2. Max Stack

Description

Design a max stack that supports push, pop, top, peekMax and popMax.

1. push(x) -- Push element x onto stack.

2. pop() -- Remove the element on top of the stack and return it.

3. top() -- Get the element on the top.

4. peekMax() -- Retrieve the maximum element in the stack.

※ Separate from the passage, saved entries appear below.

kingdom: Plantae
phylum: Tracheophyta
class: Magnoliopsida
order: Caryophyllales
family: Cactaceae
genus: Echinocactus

5. popMax() -- Retrieve the maximum element in the stack, and remove it. If you find more than one maximum elements, only remove the top-most one.

Example

Input:
push(5)
push(1)
push(5)
top()
popMax()
top()
peekMax()
pop()
top()

Output:551515

Solution:

class MaxStack
{
public:
    stack<int> s;
    stack<int> ms;

    MaxStack()
    {
        // do intialization if necessary
    }

    /*
     * @param number: An integer
     * @return: nothing
     */
    void push(int number)
    {
        s.push(number);

        if(ms.empty()){
            ms.push(number);
        }
        else if (!ms.empty() && number >= ms.top())
        {
            ms.push(number);
        }

        return;
    }

    /*
     * @return: An integer
     */
    int pop()
    {
        int n;

        if (!s.empty())
        {
            n = s.top();
            s.pop();
        }

        if (!ms.empty() && ms.top() == n)
        {
            ms.pop();
        }

        return n;
    }

    /*
     * @return: An integer
     */
    int top()
    {
        // write your code here
        return s.top();
    }

    /*
     * @return: An integer
     */
    int peekMax()
    {
        // write your code here
        return ms.top();
    }

    /*
     * @return: An integer
     */
    int popMax()
    {
        // write your code here
        int n;

        if (!ms.empty())
        {
            n = ms.top();
            ms.pop();
        }

        while (!s.empty() && s.top() != n)
        {
            s.pop();
        }
        s.pop();

        return n;
    }
};